Subscription fees have become increasingly important to stations and networks as competition for ad sales has increased, General Counsel Barry Faber of Sinclair said. “We see advertising in so many more places than you used to.” When the economy contracted, that only worsened the situation, he said. Pay-TV networks are broadcasting’s biggest competitors -- not just for ad revenue but also for programming, he said.
Stations aren’t outright opposed to sharing subscription fees with the networks, Faber said. “We recognize that if you want to compete with ESPN or FX or TNT, they have to have sufficient money to make the network work.” But “we're opposed to the money to continue to be allocated as it is by the [pay-TV providers], and then the networks taking a portion,” he said.

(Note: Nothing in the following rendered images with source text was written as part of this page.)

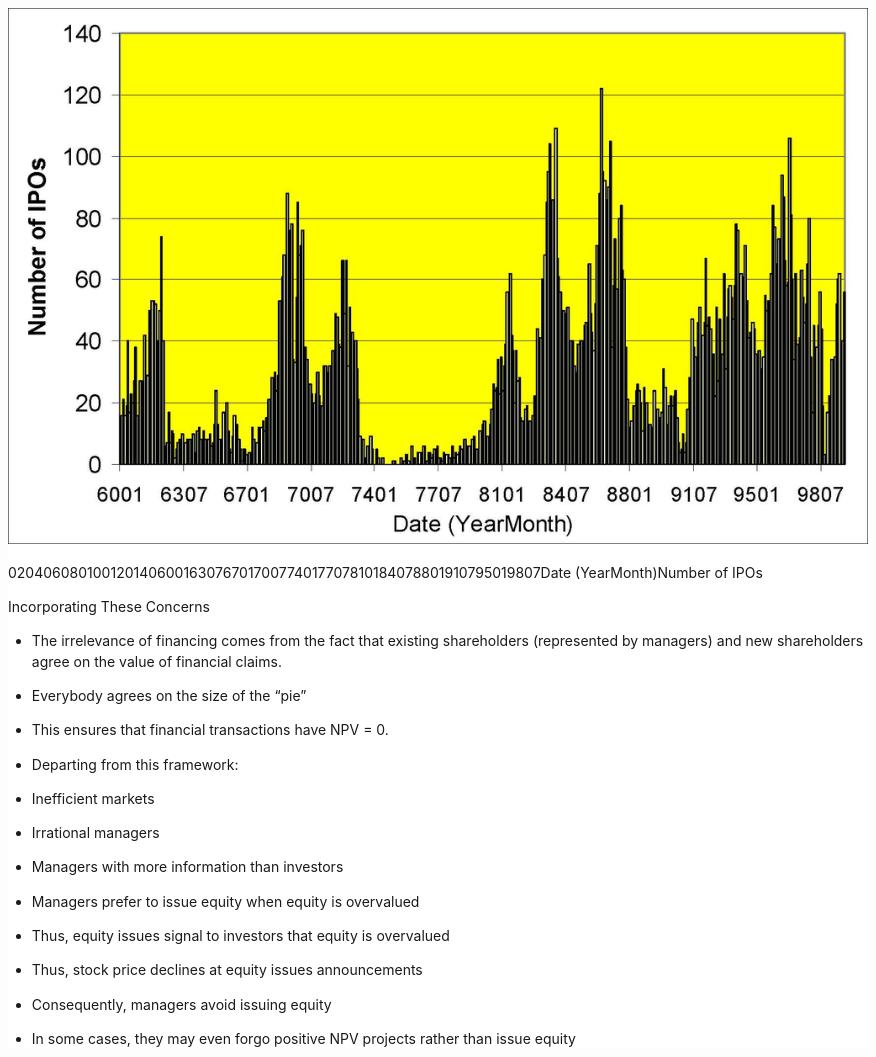 ![](images/lecture_08_capital_structure_-_informational_and_dynamic_considerations-b.en_img_6.jpg)

020406080100120140600163076701700774017707810184078801910795019807Date (YearMonth)Number of IPOs

Incorporating These Concerns

- The irrelevance of financing comes from the fact that existing shareholders (represented by managers) and new shareholders agree on the value of financial claims.

- Everybody agrees on the size of the “pie”

- This ensures that financial transactions have NPV = 0.

- Departing from this framework:

- Inefficient markets

- Irrational managers

- Managers with more information than investors

- Managers prefer to issue equity when equity is overvalued

- Thus, equity issues signal to investors that equity is overvalued

- Thus, stock price declines at equity issues announcements

- Consequently, managers avoid issuing equity

- In some cases, they may even forgo positive NPV projects rather than issue equity
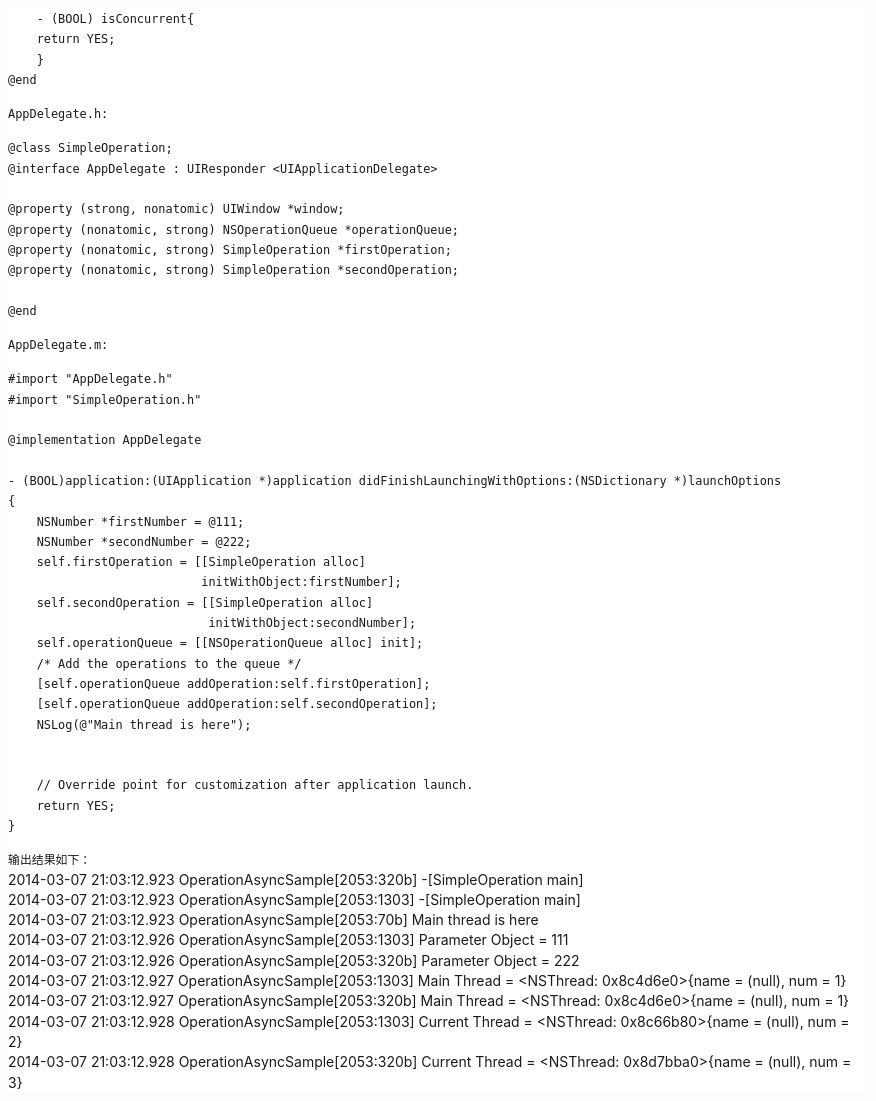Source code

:		- (BOOL) isConcurrent{
		return YES;
		}
	@end
	
	
`AppDelegate.h:`

	@class SimpleOperation;
	@interface AppDelegate : UIResponder <UIApplicationDelegate>

	@property (strong, nonatomic) UIWindow *window;
	@property (nonatomic, strong) NSOperationQueue *operationQueue;
	@property (nonatomic, strong) SimpleOperation *firstOperation;
	@property (nonatomic, strong) SimpleOperation *secondOperation;

	@end
	
`AppDelegate.m:`

	#import "AppDelegate.h"
	#import "SimpleOperation.h"

	@implementation AppDelegate

	- (BOOL)application:(UIApplication *)application didFinishLaunchingWithOptions:(NSDictionary *)launchOptions
	{
		NSNumber *firstNumber = @111;
		NSNumber *secondNumber = @222;
		self.firstOperation = [[SimpleOperation alloc]
							   initWithObject:firstNumber];
		self.secondOperation = [[SimpleOperation alloc]
								initWithObject:secondNumber];
		self.operationQueue = [[NSOperationQueue alloc] init];
		/* Add the operations to the queue */
		[self.operationQueue addOperation:self.firstOperation];
		[self.operationQueue addOperation:self.secondOperation];
		NSLog(@"Main thread is here");

		
		// Override point for customization after application launch.
		return YES;
	}
	
	
`输出结果如下：`  
2014-03-07 21:03:12.923 OperationAsyncSample[2053:320b] -[SimpleOperation main]  
2014-03-07 21:03:12.923 OperationAsyncSample[2053:1303] -[SimpleOperation main]  
2014-03-07 21:03:12.923 OperationAsyncSample[2053:70b] Main thread is here  
2014-03-07 21:03:12.926 OperationAsyncSample[2053:1303] Parameter Object = 111  
2014-03-07 21:03:12.926 OperationAsyncSample[2053:320b] Parameter Object = 222  
2014-03-07 21:03:12.927 OperationAsyncSample[2053:1303] Main Thread = <NSThread: 0x8c4d6e0>{name = (null), num = 1}  
2014-03-07 21:03:12.927 OperationAsyncSample[2053:320b] Main Thread = <NSThread: 0x8c4d6e0>{name = (null), num = 1}  
2014-03-07 21:03:12.928 OperationAsyncSample[2053:1303] Current Thread = <NSThread: 0x8c66b80>{name = (null), num = 2}  
2014-03-07 21:03:12.928 OperationAsyncSample[2053:320b] Current Thread = <NSThread: 0x8d7bba0>{name = (null), num = 3}  
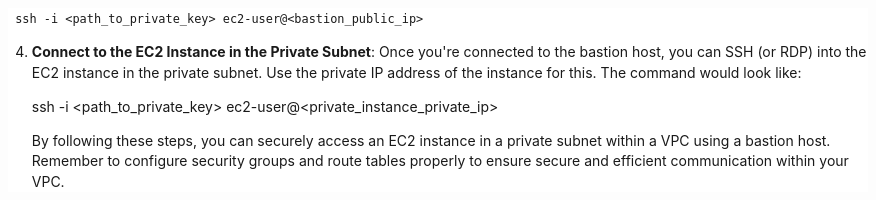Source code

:      ssh -i <path_to_private_key> ec2-user@<bastion_public_ip>

4. **Connect to the EC2 Instance in the Private Subnet**: Once you're connected to the bastion host, you can SSH (or RDP) into the EC2 instance in the private subnet. Use the private IP address of the instance for this. The command would look like:
 
   ssh -i <path_to_private_key> ec2-user@<private_instance_private_ip>

   By following these steps, you can securely access an EC2 instance in a private subnet within a VPC using a bastion host. Remember to configure security groups and route tables properly to ensure secure and efficient communication within your VPC.






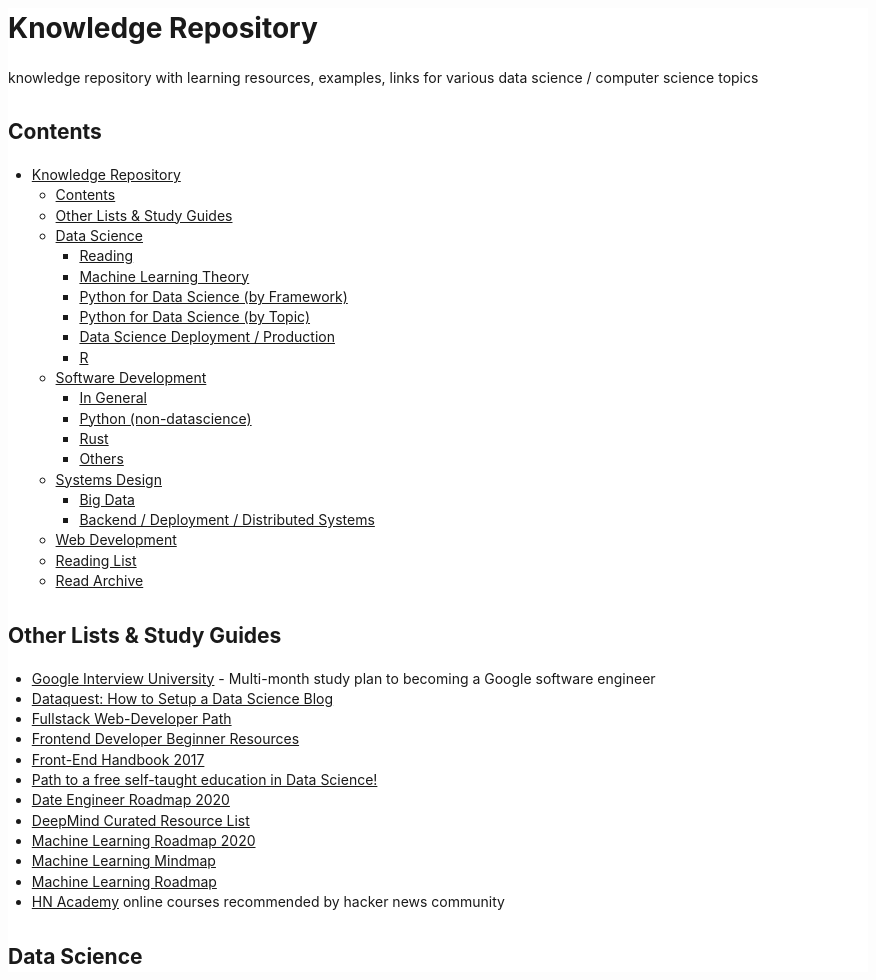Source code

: # Knowledge Repository

knowledge repository with learning resources, examples, links for various data science / computer science topics

## Contents

- [Knowledge Repository](#knowledge-repository)
  - [Contents](#contents)
  - [Other Lists & Study Guides](#other-lists--study-guides)
  - [Data Science](#data-science)
    - [Reading](#reading)
    - [Machine Learning Theory](#machine-learning-theory)
    - [Python for Data Science (by Framework)](#python-for-data-science-by-framework)
    - [Python for Data Science (by Topic)](#python-for-data-science-by-topic)
    - [Data Science Deployment / Production](#data-science-deployment--production)
    - [R](#r)
  - [Software Development](#software-development)
    - [In General](#in-general)
    - [Python (non-datascience)](#python-non-datascience)
    - [Rust](#rust)
    - [Others](#others)
  - [Systems Design](#systems-design)
    - [Big Data](#big-data)
    - [Backend / Deployment / Distributed Systems](#backend--deployment--distributed-systems)
  - [Web Development](#web-development)
  - [Reading List](#reading-list)
  - [Read Archive](#read-archive)

## Other Lists & Study Guides

- [Google Interview University](https://github.com/mhujer/google-interview-university) - Multi-month study plan to becoming a Google software engineer
- [Dataquest: How to Setup a Data Science Blog](https://www.dataquest.io/blog/how-to-setup-a-data-science-blog/)
- [Fullstack Web-Developer Path](https://github.com/shovanch/fullstack-web-developer-path)
- [Frontend Developer Beginner Resources](https://github.com/thedaviddias/Resources-Front-End-Beginner)
- [Front-End Handbook 2017](https://github.com/FrontendMasters/front-end-handbook-2017)
- [Path to a free self-taught education in Data Science!](https://github.com/ossu/data-science)
- [Date Engineer Roadmap 2020](https://github.com/datastacktv/data-engineer-roadmap)
- [DeepMind Curated Resource List](https://storage.googleapis.com/deepmind-media/research/New_AtHomeWithAI%20resources.pdf)
- [Machine Learning Roadmap 2020](https://whimsical.com/CA7f3ykvXpnJ9Az32vYXva)
- [Machine Learning Mindmap](https://github.com/dformoso/machine-learning-mindmap)
- [Machine Learning Roadmap](https://github.com/mrdbourke/machine-learning-roadmap)
- [HN Academy](https://yahnd.com/academy/) online courses recommended by hacker news community

## Data Science
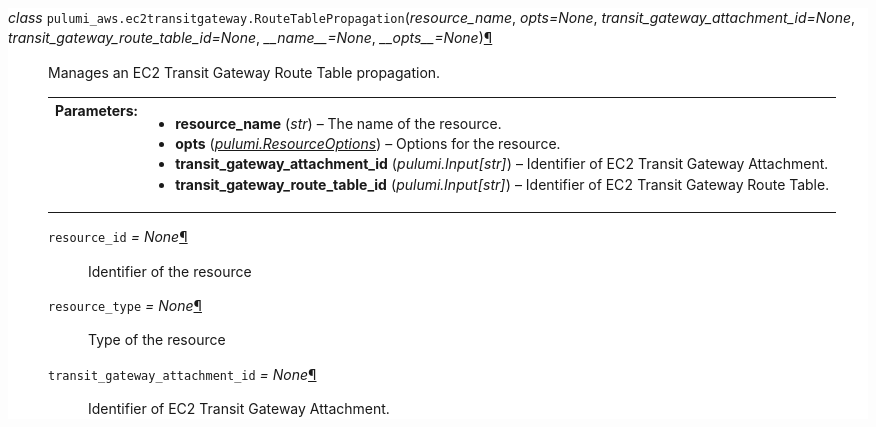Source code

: </dd></dl>

<dl class="class">
<dt id="pulumi_aws.ec2transitgateway.RouteTablePropagation">
<em class="property">class </em><code class="descclassname">pulumi_aws.ec2transitgateway.</code><code class="descname">RouteTablePropagation</code><span class="sig-paren">(</span><em>resource_name</em>, <em>opts=None</em>, <em>transit_gateway_attachment_id=None</em>, <em>transit_gateway_route_table_id=None</em>, <em>__name__=None</em>, <em>__opts__=None</em><span class="sig-paren">)</span><a class="headerlink" href="#pulumi_aws.ec2transitgateway.RouteTablePropagation" title="Permalink to this definition">¶</a></dt>
<dd><p>Manages an EC2 Transit Gateway Route Table propagation.</p>
<table class="docutils field-list" frame="void" rules="none">
<col class="field-name" />
<col class="field-body" />
<tbody valign="top">
<tr class="field-odd field"><th class="field-name">Parameters:</th><td class="field-body"><ul class="first last simple">
<li><strong>resource_name</strong> (<em>str</em>) – The name of the resource.</li>
<li><strong>opts</strong> (<a class="reference internal" href="../../pulumi/#pulumi.ResourceOptions" title="pulumi.ResourceOptions"><em>pulumi.ResourceOptions</em></a>) – Options for the resource.</li>
<li><strong>transit_gateway_attachment_id</strong> (<em>pulumi.Input</em><em>[</em><em>str</em><em>]</em>) – Identifier of EC2 Transit Gateway Attachment.</li>
<li><strong>transit_gateway_route_table_id</strong> (<em>pulumi.Input</em><em>[</em><em>str</em><em>]</em>) – Identifier of EC2 Transit Gateway Route Table.</li>
</ul>
</td>
</tr>
</tbody>
</table>
<dl class="attribute">
<dt id="pulumi_aws.ec2transitgateway.RouteTablePropagation.resource_id">
<code class="descname">resource_id</code><em class="property"> = None</em><a class="headerlink" href="#pulumi_aws.ec2transitgateway.RouteTablePropagation.resource_id" title="Permalink to this definition">¶</a></dt>
<dd><p>Identifier of the resource</p>
</dd></dl>

<dl class="attribute">
<dt id="pulumi_aws.ec2transitgateway.RouteTablePropagation.resource_type">
<code class="descname">resource_type</code><em class="property"> = None</em><a class="headerlink" href="#pulumi_aws.ec2transitgateway.RouteTablePropagation.resource_type" title="Permalink to this definition">¶</a></dt>
<dd><p>Type of the resource</p>
</dd></dl>

<dl class="attribute">
<dt id="pulumi_aws.ec2transitgateway.RouteTablePropagation.transit_gateway_attachment_id">
<code class="descname">transit_gateway_attachment_id</code><em class="property"> = None</em><a class="headerlink" href="#pulumi_aws.ec2transitgateway.RouteTablePropagation.transit_gateway_attachment_id" title="Permalink to this definition">¶</a></dt>
<dd><p>Identifier of EC2 Transit Gateway Attachment.</p>
</dd></dl>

The money distributors pay to programmers just needs to be more fairly allocated based on the popularity and value of the programming, he said. Cable operators aren’t appropriately valuing broadcasters and pay many times more for cable channels on a ratings-basis than for stations, Brady said.
Stations could have more leverage in retransmission- consent talks with the networks behind them, Frank Kalil, a TV station broker, said. “I think we ought to charge as much as the market would bear. But I think the affiliates, with the efforts of the networks, may be in a better position to get retrans than they are right now.”